— YOUR ASSIGNMENT —
Start at the line that contains "True or false: Precio" and stop after the line that contains "Where does the". Arrange only those lines below as a numbered list, leaving out any blank lines.

— MATERIAL PROVIDED —
—————

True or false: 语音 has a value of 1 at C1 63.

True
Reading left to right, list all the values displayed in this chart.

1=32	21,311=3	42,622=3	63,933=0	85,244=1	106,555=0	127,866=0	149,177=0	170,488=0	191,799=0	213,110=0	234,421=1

—————

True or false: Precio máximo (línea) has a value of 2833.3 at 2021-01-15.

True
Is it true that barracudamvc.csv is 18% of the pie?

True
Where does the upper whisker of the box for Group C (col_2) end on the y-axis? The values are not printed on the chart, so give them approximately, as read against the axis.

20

—————

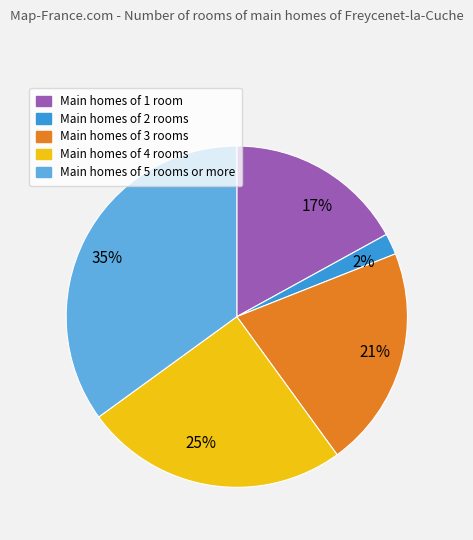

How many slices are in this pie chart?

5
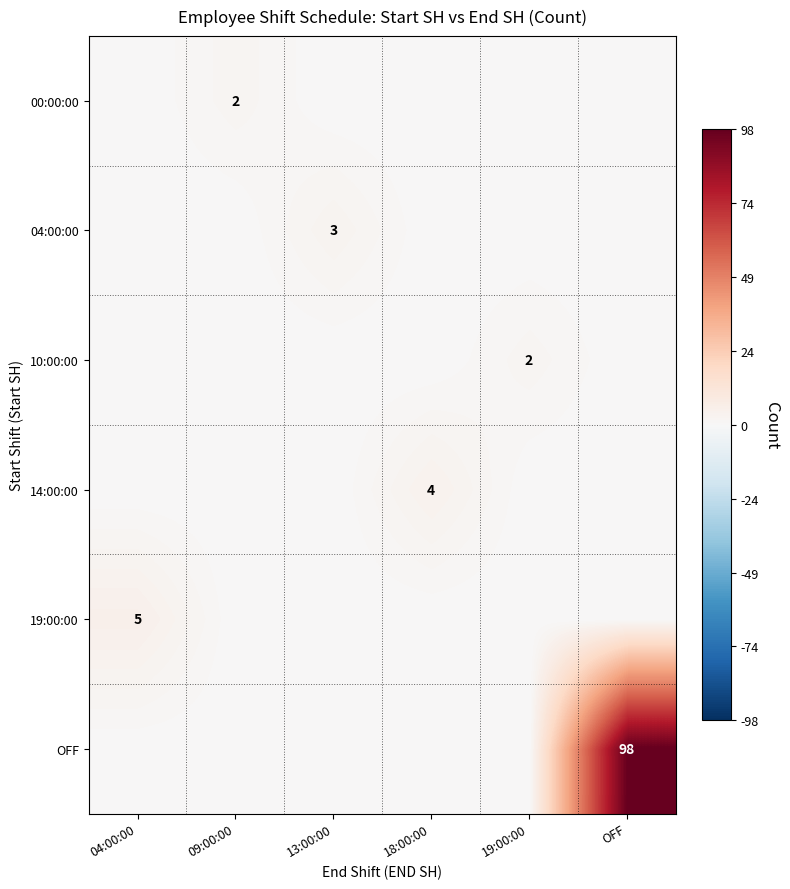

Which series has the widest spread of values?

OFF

—————

— EXERCISE RESPONSE —
1. True or false: Precio máximo (línea) has a value of 2833.3 at 2021-01-15.
2. True
3. Is it true that barracudamvc.csv is 18% of the pie?
4. True
5. Where does the upper whisker of the box for Group C (col_2) end on the y-axis? The values are not printed on the chart, so give them approximately, as read against the axis.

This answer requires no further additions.